== Record set

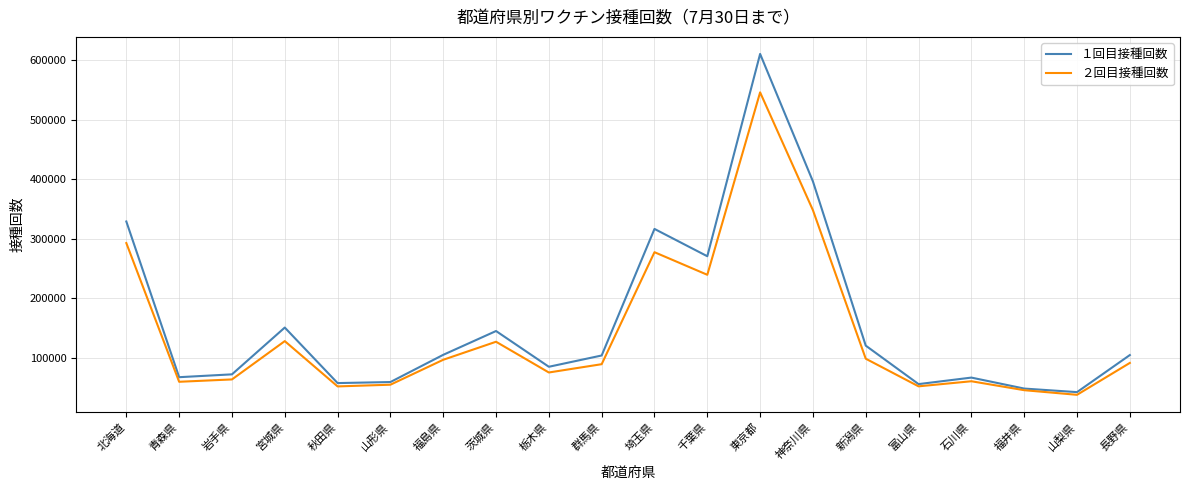

At which category does １回目接種回数 reach its first local peak?

宮城県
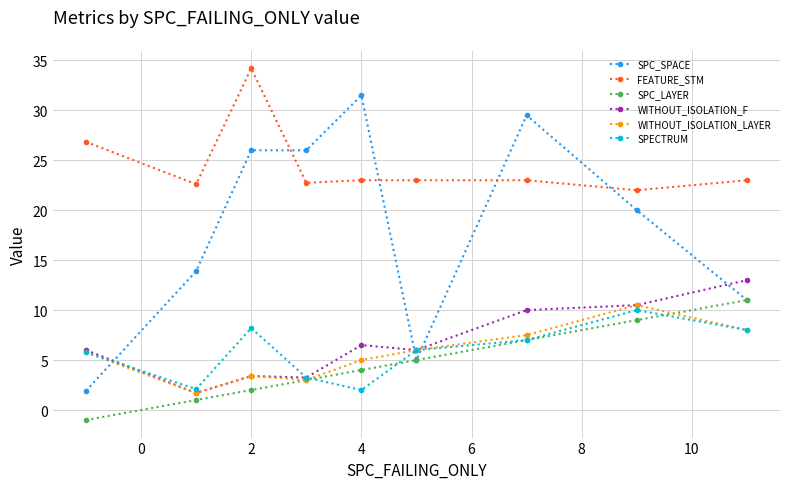

True or false: FEATURE_STM and WITHOUT_ISOLATION_F intersect in this chart.

False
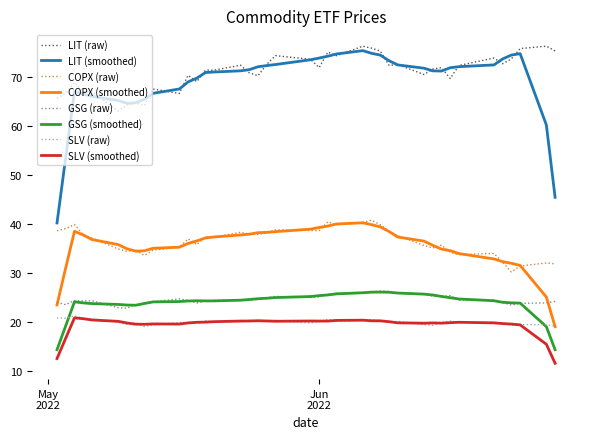

Which series has the largest range (max minus min)?

LIT (smoothed)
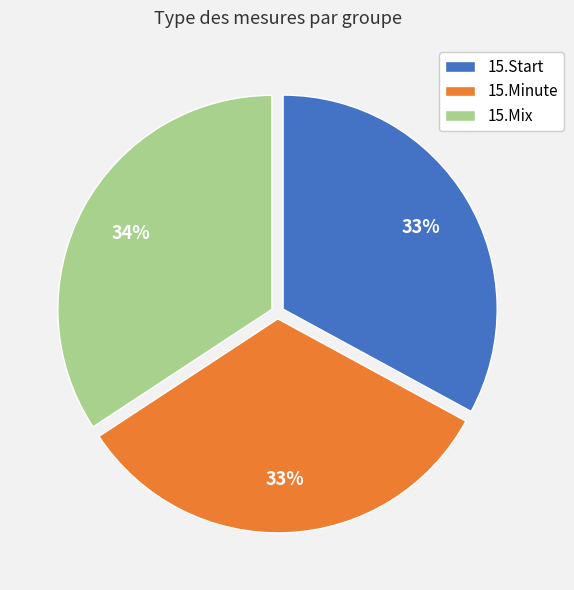

Combined, do 15.Minute and 15.Start account for over 50%?

Yes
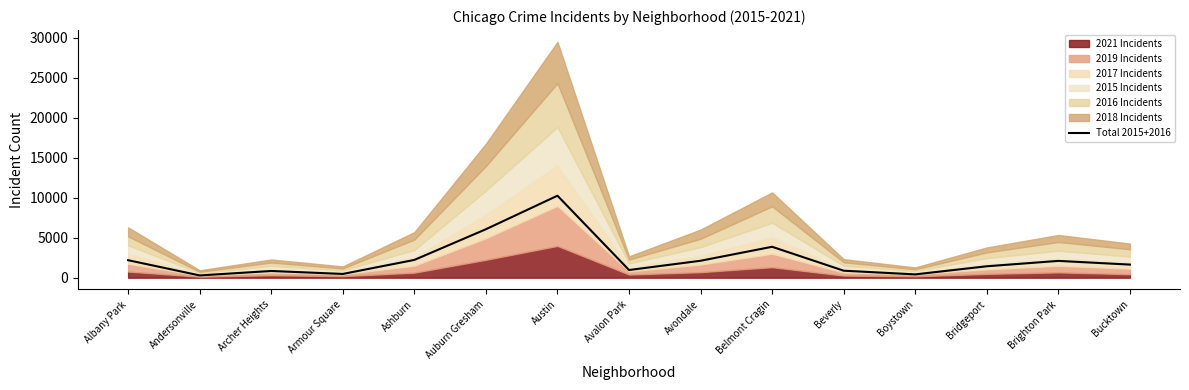

At which category does the data reach its first local peak?

Archer Heights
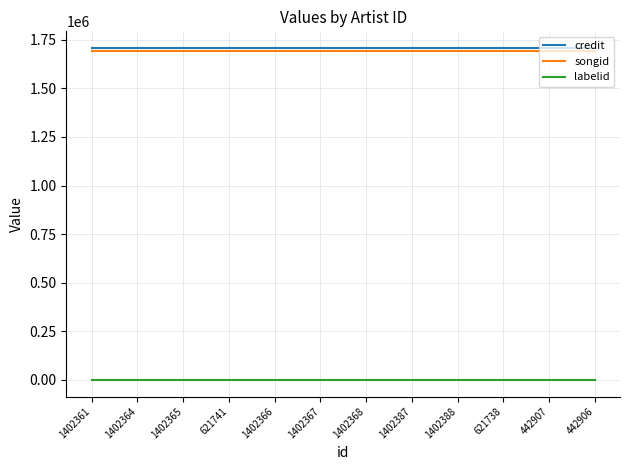

What are all the series names shown in the legend?

credit, songid, labelid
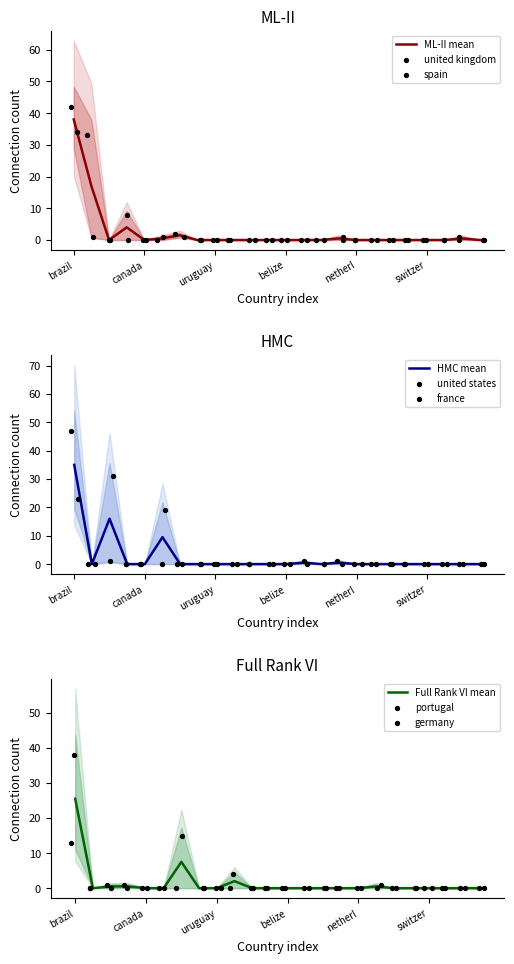

Which series has the largest total across all categories?

spain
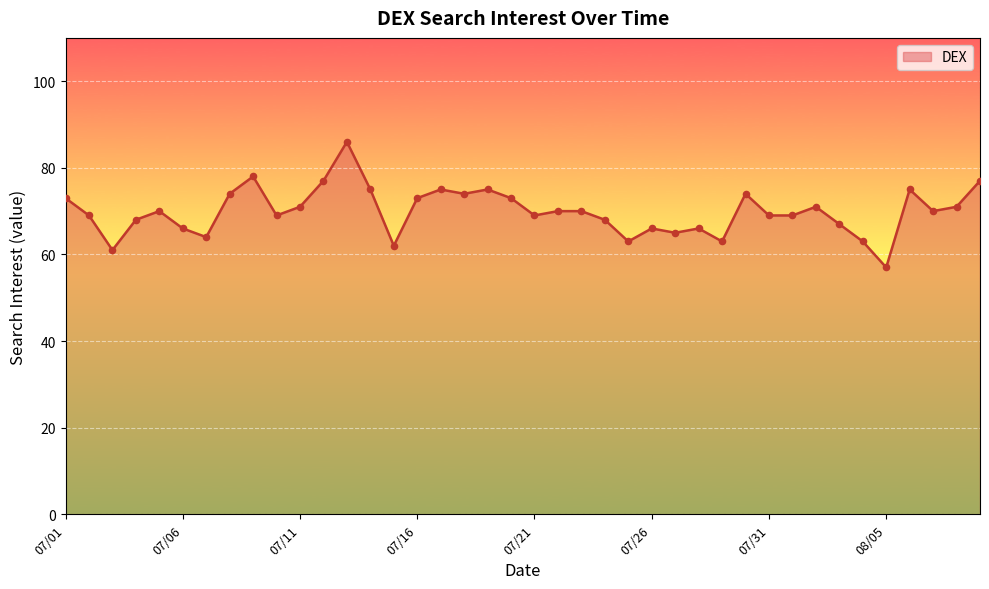

What is the difference between the maximum and minimum values?

29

====

Task to complete >> Please reproduce every one of the entries above word for word, leaving out the pictures.

Answer to this exercise >>
At which category does １回目接種回数 reach its first local peak?

宮城県

True or false: FEATURE_STM and WITHOUT_ISOLATION_F intersect in this chart.

False

Which series has the largest range (max minus min)?

LIT (smoothed)

Combined, do 15.Minute and 15.Start account for over 50%?

Yes

At which category does the data reach its first local peak?

Archer Heights

What are all the series names shown in the legend?

credit, songid, labelid

Which series has the largest total across all categories?

spain

What is the difference between the maximum and minimum values?

29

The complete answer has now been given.